Cancer Sci. 2018 Mar;109(3):531-541. doi: 10.1111/cas.13485. Epub 2018 Feb 14.
Immune checkpoint inhibitors have ushered in a new era in cancer therapy, although other therapies or combinations thereof are still needed for many patients for whom these drugs are ineffective. In this light, we have identified glypican-3 an HLA-24, HLA-A2 restriction peptide with extreme cancer specificity. In this paper, we summarize results from a number of related clinical trials showing that glypican-3 peptide vaccines induce specific CTLs in most patients (UMIN Clinical Trials Registry: UMIN000001395, UMIN000005093, UMIN000002614, UMN000003696, and UMIN000006357). We also describe the current state of personalized cancer immunotherapy based on neoantigens, and assess, based on our own research and experience, the potential of such therapy to elicit cancer regression. Finally, we discuss the future direction of cancer immunotherapy.

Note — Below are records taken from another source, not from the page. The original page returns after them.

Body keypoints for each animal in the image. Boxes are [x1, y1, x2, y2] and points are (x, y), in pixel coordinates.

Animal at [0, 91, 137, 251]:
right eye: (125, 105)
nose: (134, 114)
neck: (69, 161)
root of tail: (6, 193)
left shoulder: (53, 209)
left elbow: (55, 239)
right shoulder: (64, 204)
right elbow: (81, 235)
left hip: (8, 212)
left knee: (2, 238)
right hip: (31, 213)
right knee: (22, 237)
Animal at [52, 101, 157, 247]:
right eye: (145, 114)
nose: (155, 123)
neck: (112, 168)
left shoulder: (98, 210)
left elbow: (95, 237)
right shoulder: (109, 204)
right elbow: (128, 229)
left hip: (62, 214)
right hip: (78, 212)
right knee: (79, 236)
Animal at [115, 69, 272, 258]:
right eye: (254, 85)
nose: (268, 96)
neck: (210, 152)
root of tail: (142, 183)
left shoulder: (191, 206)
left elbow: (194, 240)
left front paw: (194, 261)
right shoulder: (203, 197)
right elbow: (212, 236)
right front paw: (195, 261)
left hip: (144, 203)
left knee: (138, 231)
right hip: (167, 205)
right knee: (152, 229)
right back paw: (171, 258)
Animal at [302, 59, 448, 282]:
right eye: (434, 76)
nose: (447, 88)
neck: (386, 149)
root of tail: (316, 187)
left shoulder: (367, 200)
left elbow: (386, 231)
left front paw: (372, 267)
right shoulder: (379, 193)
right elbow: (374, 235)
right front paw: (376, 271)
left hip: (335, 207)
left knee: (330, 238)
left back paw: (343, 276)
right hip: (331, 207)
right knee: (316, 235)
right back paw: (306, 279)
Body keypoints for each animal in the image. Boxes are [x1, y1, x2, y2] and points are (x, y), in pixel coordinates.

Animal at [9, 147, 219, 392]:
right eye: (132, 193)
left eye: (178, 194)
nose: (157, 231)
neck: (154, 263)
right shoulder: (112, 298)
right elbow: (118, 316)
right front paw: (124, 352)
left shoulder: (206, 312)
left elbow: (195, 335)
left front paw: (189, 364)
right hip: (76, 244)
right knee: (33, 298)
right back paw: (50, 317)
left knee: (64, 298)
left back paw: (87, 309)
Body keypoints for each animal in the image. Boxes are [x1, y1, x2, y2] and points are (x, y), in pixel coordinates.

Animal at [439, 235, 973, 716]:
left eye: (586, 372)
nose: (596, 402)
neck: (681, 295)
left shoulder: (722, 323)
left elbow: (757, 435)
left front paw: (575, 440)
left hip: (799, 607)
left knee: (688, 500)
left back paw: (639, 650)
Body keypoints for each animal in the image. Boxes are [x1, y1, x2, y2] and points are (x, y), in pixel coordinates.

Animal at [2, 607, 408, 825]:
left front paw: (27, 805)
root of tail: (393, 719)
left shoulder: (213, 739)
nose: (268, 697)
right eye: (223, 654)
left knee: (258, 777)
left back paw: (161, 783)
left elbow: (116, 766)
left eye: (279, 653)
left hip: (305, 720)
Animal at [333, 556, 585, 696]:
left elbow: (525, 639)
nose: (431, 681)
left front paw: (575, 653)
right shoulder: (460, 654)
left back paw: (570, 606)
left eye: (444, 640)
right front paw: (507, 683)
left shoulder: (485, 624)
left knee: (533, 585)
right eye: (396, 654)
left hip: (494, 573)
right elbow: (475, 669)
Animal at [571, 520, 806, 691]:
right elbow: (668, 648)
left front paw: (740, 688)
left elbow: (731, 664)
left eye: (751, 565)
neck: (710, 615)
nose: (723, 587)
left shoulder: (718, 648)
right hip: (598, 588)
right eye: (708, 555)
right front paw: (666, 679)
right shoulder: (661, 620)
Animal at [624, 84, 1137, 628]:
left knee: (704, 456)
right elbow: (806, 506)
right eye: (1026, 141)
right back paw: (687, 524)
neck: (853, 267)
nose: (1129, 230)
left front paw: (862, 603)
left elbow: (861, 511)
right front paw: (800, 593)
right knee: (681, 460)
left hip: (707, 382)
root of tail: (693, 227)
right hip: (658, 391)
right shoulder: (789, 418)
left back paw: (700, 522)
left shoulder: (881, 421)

免疫检查点抑制剂开创了癌症治疗的新纪元,不过对于许多这些药物无效的患者而言,仍需要其他疗法或其联合疗法。有鉴于此,我们鉴定出了磷脂酰肌醇蛋白聚糖-3——一种具有极高癌症特异性的HLA-24、HLA-A2限制性肽段。在本文中,我们总结了多项相关临床试验的结果,这些结果表明磷脂酰肌醇蛋白聚糖-3肽疫苗在大多数患者中可诱导特异性细胞毒性T淋巴细胞(UMIN临床试验注册编号:UMIN000001395、UMIN000005093、UMIN000002614、UMN000003696和UMIN000006357)。我们还描述了基于新抗原的个性化癌症免疫疗法的现状,并根据我们自己的研究和经验评估这种疗法引发癌症消退的潜力。最后,我们讨论了癌症免疫疗法的未来方向。